>> begin Source

Monday, March 27, 2017

We Didn’t Solve the Puzzle: Musings from the 40th Annual American Crossword Puzzle Tournament

We take a break from politics to report on the ACPT, one of the truly wonderful events of our time.  We wrestled with some tough puzzles, performed in the Talent Show as a band ("Clueless"), and soaked up the atmosphere with a special group of people.  And for those attendees who asked for the lyrics to our song parody "We Didn't Solve the Puzzle," you can find them at the bottom of this post.

We have just returned from the 40th Annual American Crossword Puzzle Tournament in Stamford, Ct., a weekend-long extravaganza hosted by Will Shortz, the esteemed “enigmatologist” who is, of course, the editor of The New York Times Crossword Puzzle.  Will is not just a legend in the field, but rather he is THE legend in the field.  Will founded the event in 1978 and has presided over each and every one since, and does so with a calm tone (amidst the swirling madness), a gentle voice, and an incredible repository of puzzle arcana – and he is the nicest person you would ever want to meet.

Will and his trusty crew of volunteers (dozens of them) put on quite a show.  The main event is a seven-puzzle competition, which attracted 619 entrants this year, up from 575 a year ago.  While it is open to all (for a modest fee), it attracts the best solvers on the planet (and the constructors who create the special puzzles used at the event are the best as well).  And surrounding the competition are an array of ancillary events including, this year, a Palindrome Championship, two nights of additional contests just for fun, a rather fulsome awards ceremony and a talent show to boot (“Crossworders Got Talent”).

For eleven years, from 2005 to 2015, the contest has been dominated by two men, Tyler Hinman, who won the tournament the first five of those years, and Dan Feyer, who unseated Hinman and whipped off six straight championships of his own.  Feyer and Hinman are prototypes of classic sports match-ups, with Hinman playing the role of the colorful and emotive crowd favorite, while Feyer is the cool machine, methodical and menacing.  Substitute the names Palmer versus Nicklaus, Ali versus Frazier, Mickelson versus Woods or Namath versus Unitas and you get the idea rather neatly.

But last year, Howard Barkin, a top ten finisher for years, broke through and defeated Feyer in the finals, for which Hinman failed to qualify.  It should be noted that after the seven contests, the three highest scorers, those who complete the puzzles most accurately and in the fastest times, ascend to a stage and go head-to-head in the finals under the bright lights, filling in the answers on giant white boards, all the while sealed off from the screaming audience (complete with exceptional play-by-play and color announcers) by their bodies (backs to the crowd) and headphones of the kind that airport personnel use to block out the noise of giant roaring airplanes.

>> end Source
>> begin Data

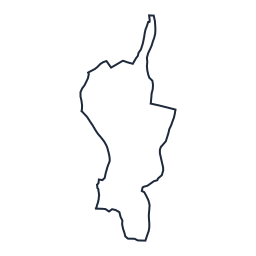 Aflah Al Yaman, Hajjah, Yemen
{"feature_id": "15242507B79499976279542", "entity_name": "Aflah Al Yaman", "entity_type": "district", "adm_level": 2, "iso_a3": "YEM", "parent_name": "Yemen", "parent_adm1": "Hajjah", "projection": "equal_earth", "projection_center": [43.407, 15.98], "detail": "fine", "context": "isolated", "style": "outline", "palette": "slate", "viewbox_px": 256, "rotation_deg": 0, "n_neighbors": 0, "source": "geoboundaries", "source_scale": "gbopen_adm2", "svg_char_len": 3576}
<svg xmlns="http://www.w3.org/2000/svg" viewBox="0 0 256 256"><path d="M153.7,15.6L149.1,15.4L149.7,20.1L149.6,21.6L149.5,21.9L149.1,22.0L148.6,21.8L148.2,21.9L147.1,25.4L146.6,26.8L145.6,29.2L144.7,33.3L144.1,37.3L143.2,41.6L143.2,41.9L142.7,43.8L142.2,45.5L140.9,49.5L138.6,52.7L137.8,55.9L135.9,58.4L132.8,63.8L127.4,62.3L123.5,60.9L122.6,60.9L112.3,66.9L111.1,67.6L106.5,61.1L105.7,61.3L103.3,62.1L100.3,64.0L97.6,66.8L94.9,69.0L91.6,70.7L88.6,72.3L88.1,72.6L88.8,74.2L87.9,78.3L86.2,81.9L84.4,85.5L83.6,86.5L82.1,88.5L80.5,92.2L80.5,96.5L81.5,100.9L81.7,102.6L82.1,105.3L81.9,109.6L81.5,111.1L82.1,111.5L82.3,111.9L82.8,112.3L83.2,112.7L83.6,113.2L84.1,113.7L84.5,114.1L84.9,114.6L85.5,115.2L86.0,115.7L86.5,116.3L87.0,116.9L87.4,117.4L87.7,117.9L88.0,118.2L88.2,118.7L88.6,119.2L89.0,119.8L89.5,120.7L89.8,121.1L90.1,121.6L90.4,122.0L90.6,122.3L90.8,122.7L91.2,123.1L91.4,123.6L91.7,124.0L92.2,124.6L92.5,125.1L92.8,125.6L93.3,126.4L93.7,127.2L94.1,127.8L94.5,128.4L94.8,129.1L95.3,129.9L95.8,130.6L96.2,131.3L96.4,131.7L96.7,132.1L97.4,133.0L97.7,133.5L98.0,134.0L98.5,134.5L98.9,135.0L99.4,135.5L99.6,135.9L99.9,136.1L100.5,136.9L100.9,137.3L101.4,137.9L101.9,138.7L102.2,138.9L102.5,139.4L102.8,139.7L103.3,140.3L103.6,140.8L104.1,141.5L104.5,142.1L104.7,142.4L105.0,142.8L105.1,143.1L105.3,143.5L105.6,144.1L106.0,144.6L106.2,145.2L106.4,145.6L106.7,146.2L106.9,146.6L107.0,147.0L107.2,147.6L107.4,148.0L107.6,148.7L107.8,149.8L108.1,150.8L108.4,151.8L108.6,152.5L108.9,154.0L109.0,154.6L109.2,155.0L109.3,156.1L109.5,156.9L109.6,157.8L109.6,158.5L109.7,159.2L109.7,159.6L109.7,160.2L109.7,161.0L109.6,161.4L109.4,161.8L109.2,162.3L108.8,163.5L108.4,164.3L108.1,165.2L107.8,166.0L107.6,166.6L107.3,167.4L107.1,168.1L106.8,169.0L106.8,169.7L106.5,170.3L106.4,170.7L106.1,171.5L106.0,172.0L105.8,172.7L105.6,173.6L105.5,174.2L105.3,174.7L105.3,175.2L105.1,176.0L105.0,176.6L104.9,177.0L104.7,177.7L104.5,178.3L104.2,178.5L103.8,178.7L103.5,179.0L102.5,180.1L98.9,179.5L98.5,183.1L98.2,183.3L97.9,183.8L97.7,184.2L97.0,184.7L97.3,186.5L97.3,187.2L97.3,187.8L98.4,189.2L98.4,190.9L98.6,191.5L98.8,192.3L98.8,192.9L98.9,193.5L98.9,194.4L99.1,194.7L99.1,195.2L99.1,196.0L98.7,197.4L98.8,198.9L98.6,199.6L98.4,200.3L98.3,200.9L98.2,201.4L98.2,201.9L98.0,202.2L97.9,202.7L97.7,203.3L97.5,203.8L97.3,204.4L97.1,204.9L97.0,205.4L96.7,206.2L96.7,206.7L96.5,207.3L96.3,207.8L96.2,208.3L95.0,208.6L98.5,208.7L99.0,208.7L102.2,208.8L105.5,209.1L109.0,211.5L112.1,209.2L115.0,209.9L115.4,209.9L119.4,212.2L120.5,216.7L122.1,220.0L122.4,220.6L122.1,224.2L123.0,228.6L124.5,233.1L125.3,236.4L127.8,238.5L128.1,238.7L131.5,238.7L134.7,238.8L137.7,240.4L141.1,240.5L144.4,240.6L145.4,240.6L147.1,235.5L148.7,231.0L148.8,230.4L149.3,227.4L149.3,223.3L148.9,218.2L148.8,215.0L149.1,211.8L149.6,205.1L149.5,204.6L148.5,200.6L146.9,197.1L144.3,192.2L141.8,191.0L142.6,187.4L143.8,186.7L144.7,186.5L147.5,185.7L153.9,181.2L155.9,180.6L157.3,180.2L158.0,178.5L161.8,175.2L163.2,170.5L163.1,167.4L162.7,165.7L161.8,161.8L161.7,161.4L159.9,153.3L159.9,149.7L160.9,146.9L162.6,145.0L163.3,144.2L165.8,141.3L167.1,137.3L168.4,133.1L168.7,131.9L169.3,129.2L171.1,125.4L172.4,121.7L173.5,118.7L173.9,117.8L174.8,113.7L175.5,109.6L170.1,108.2L159.3,105.5L150.7,103.6L150.9,102.1L151.3,97.8L151.6,93.6L152.7,89.4L153.0,84.9L152.4,80.8L149.3,77.7L148.2,74.5L147.3,70.3L146.9,66.2L147.3,61.9L146.9,57.8L148.0,53.7L148.1,53.3L150.0,49.3L150.5,48.2L151.6,45.7L152.8,41.7L154.2,37.8L155.2,33.7L155.4,29.5L155.2,25.2L155.1,23.9L154.9,21.1L153.7,15.6Z" fill="none" stroke="#1e293b" stroke-width="2"/></svg>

>> end Data

_Exercise set_:
• a. According to the crossword tournament post, how many entrants did the seven-puzzle competition attract this year?
• b. Return the part of the crossword tournament post from "Monday, March 27, 2017" up to and including "of this post.".
The data come from a different source than the crossword tournament post.

_Answer list_:
• a. 619

• b.
Monday, March 27, 2017

We Didn’t Solve the Puzzle: Musings from the 40th Annual American Crossword Puzzle Tournament

We take a break from politics to report on the ACPT, one of the truly wonderful events of our time.  We wrestled with some tough puzzles, performed in the Talent Show as a band ("Clueless"), and soaked up the atmosphere with a special group of people.  And for those attendees who asked for the lyrics to our song parody "We Didn't Solve the Puzzle," you can find them at the bottom of this post.